Document segment »
※ ※ ※

The story continues from AoC2016 Day 2, Part 2.


You finally figure out the bathroom code (on the weird diamond-shaped keypad) and open the bathroom door. And then you see another door behind it, with yet another keypad design:

For those who can't see the image above:

+-----+-----+
|\    |    /|
| \ 1 | 2 / |
|  \  |  /  |
| 0 \ | / 3 |
|    \|/    |
+-----+-----+
|    /|\    |
| 7 / | \ 4 |
|  /  |  \  |
| / 6 | 5 \ |
|/    |    \|
+-----+-----+

You're given a list of UDLR strings. Each string corresponds to one button. You start at the previous button (or button 0 at the beginning) and move to the adjacent button for each instruction, and press whatever button you're on at the end of each string. U means to go up, D down, L left, and R right, respectively. If there's no adjacent button at the given direction, you simply don't move.

※ ※ ※

Data section »

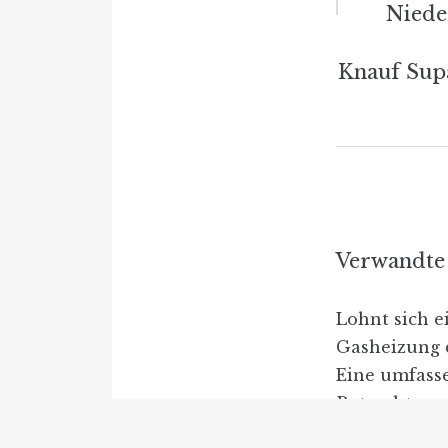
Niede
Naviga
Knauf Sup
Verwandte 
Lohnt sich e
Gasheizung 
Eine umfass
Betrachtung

※ ※ ※

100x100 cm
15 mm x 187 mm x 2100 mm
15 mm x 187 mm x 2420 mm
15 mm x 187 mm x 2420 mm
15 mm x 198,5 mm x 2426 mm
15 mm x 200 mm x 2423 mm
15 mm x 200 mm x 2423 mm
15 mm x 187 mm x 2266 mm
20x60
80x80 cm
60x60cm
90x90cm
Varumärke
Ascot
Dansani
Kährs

※ ※ ※

Using the information »
a: Reproduce the passage from the keypad puzzle text starting at "You're given a" and ending at "simply don't move.".
b: Carry on writing the keypad puzzle text from the point where it stops.
The records were taken from a different source than the text.

Set of answers »
a:
You're given a list of UDLR strings. Each string corresponds to one button. You start at the previous button (or button 0 at the beginning) and move to the adjacent button for each instruction, and press whatever button you're on at the end of each string. U means to go up, D down, L left, and R right, respectively. If there's no adjacent button at the given direction, you simply don't move.

b:
Additional clarifications for some diagonal edges: For example, if you're at button 0, both U (up) and R (right) correspond to moving to button 1. The full set of rules are:

0, U or R -> 1  |  1, L or D -> 0
2, D or R -> 3  |  3, L or U -> 2
5, U or R -> 4  |  4, L or D -> 5
7, D or R -> 6  |  6, L or U -> 7

1, R -> 2  |  2, L -> 1
3, D -> 4  |  4, U -> 3
5, L -> 6  |  6, R -> 5
7, U -> 0  |  0, D -> 7

Any combination that does not appear in the table above results in no movement, e.g. 1, U results in 1.

If the instructions read as ["ULL", "RRDDD", "LURDL", "UUUUD"], the code is as follows:

Start at 0, U: 1, L: 0, L: 0 (nowhere to move) -> 0
Start at 0, R: 1, R: 2, D: 3, D: 4, D: 5 -> 5
Start at 5, L: 6, U: 7, R: 6, D: 6, L: 7 -> 7
Start at 7, U: 0, U: 1, U: 1, U: 1, D: 0 -> 0

So the code is [0, 5, 7, 0].

Standard rules apply. The shortest code in bytes wins.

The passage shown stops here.